The interface from the L2 cache to L1 cache allows a 64-byte cache line to move from the L2 cache to the L1 data cache in one cycle. (This gives the "peak" value from the Broadwell table.) BUT, in any cycle, the L1 cache can either receive a 64-Byte cache line from the L2 cache OR service two 32 Byte (AVX 256-bit) loads from the core, so the maximum throughput from the L2 cache to the core is 64 Bytes every 2 cycles, or 32 Bytes per cycle. (This gives the "maximum" value reported for Broadwell in the Skylake Server table.)

I think your model (and Intel's figures) for the L2 behavior are slightly too pessimistic. I have a slightly refined model that I think more reflects the current hardware:

As you mention, the L1 can either receive a line from L2 or service (up to to 2) requests from the core. However when the L2 delivers its 64-byte payload to the L1, the core can also satisfy the load that triggered the line to be brought in from the L2, without accessing L1. At the hardware level this can be understood as the core reading the bytes requests by the load off of the same bus the L2 is using to move the bytes to the L1, without actually accessing the L1. It could be similar to how operands are bypassed from the output of one ALU operation to the input of another, when possible, without going through the register file.

Only one load can be satisfied in this way: if you load the two 32-byte halves of a cache line, the first load can use this mechanism, but the second load has to get its value from the L1 in a later cycle.

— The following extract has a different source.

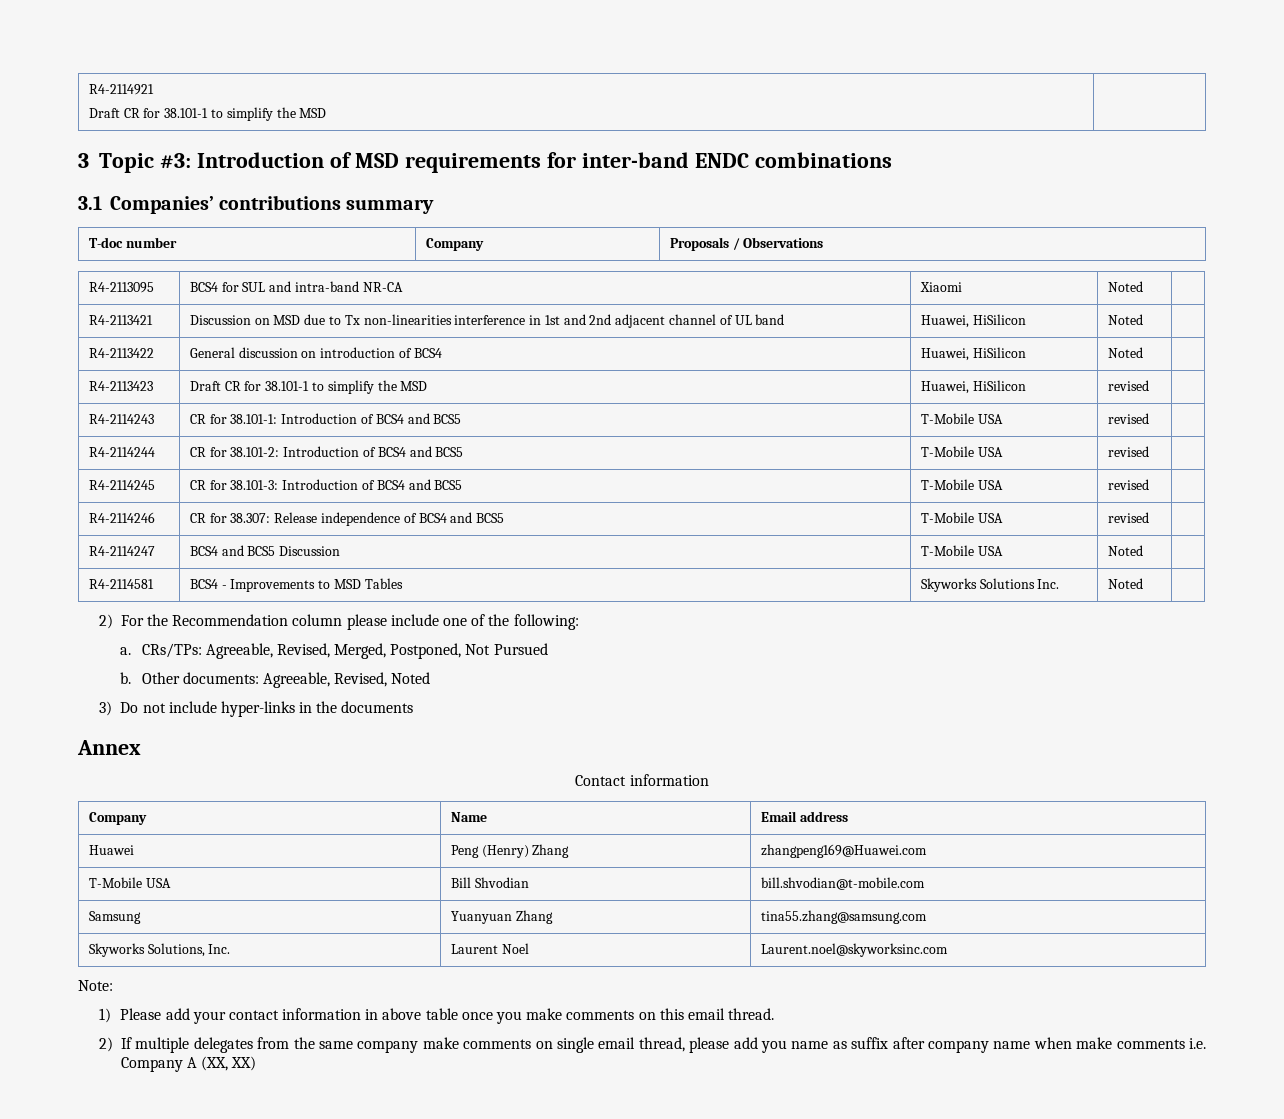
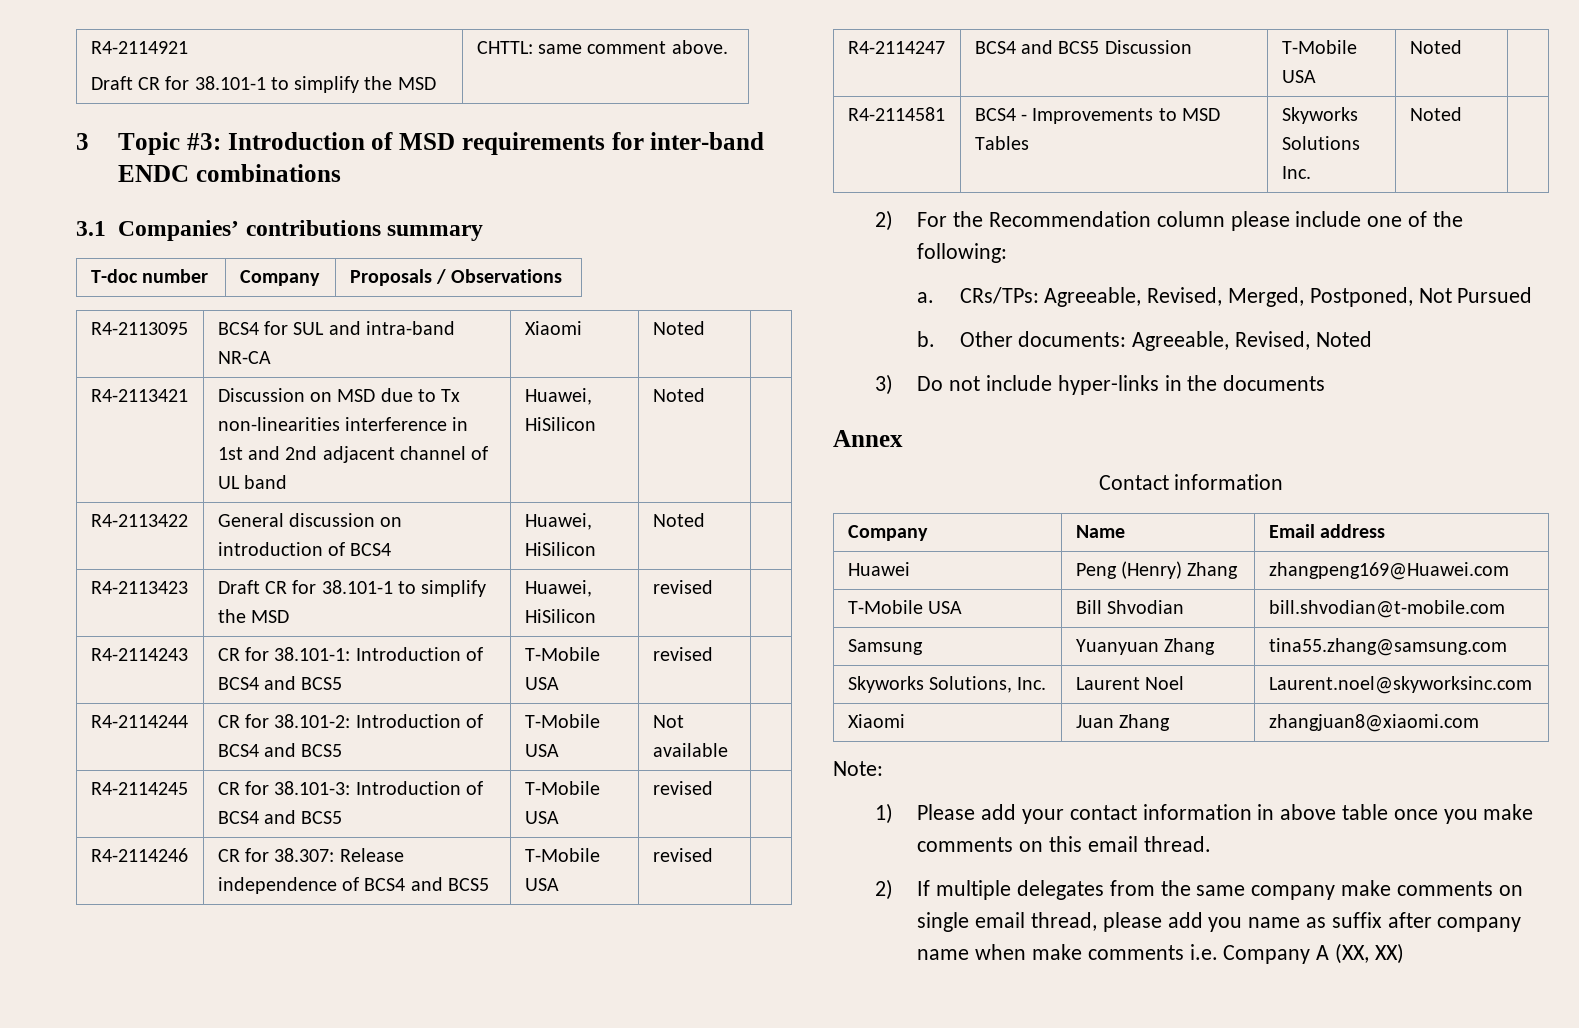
(327, 113) none -> [476,40,728,54] CHTTL: same comment above.
[1107,446,1149,457] revised -> [652,715,684,728] [652,743,728,757] Not available
(948, 950) none -> [847,714,905,728] [1075,714,1171,731] [1268,714,1479,732] // Xiaomi | Juan Zhang | zhangjuan8@xiaomi.com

This means than in principle, in three cycles you can use 2 cycles to load lines from L2 to L1, and also satisfy two 32-byte loads, one from each of those lines, and use 1 cycle to read the other 2 32-byte halves from the L1. Of course your loads have to be very carefully arranged to achieve this, but in this way you can get close to 1.5 cycles per line, or ~43 bytes per cycle (in reality I have not achieved this figure!).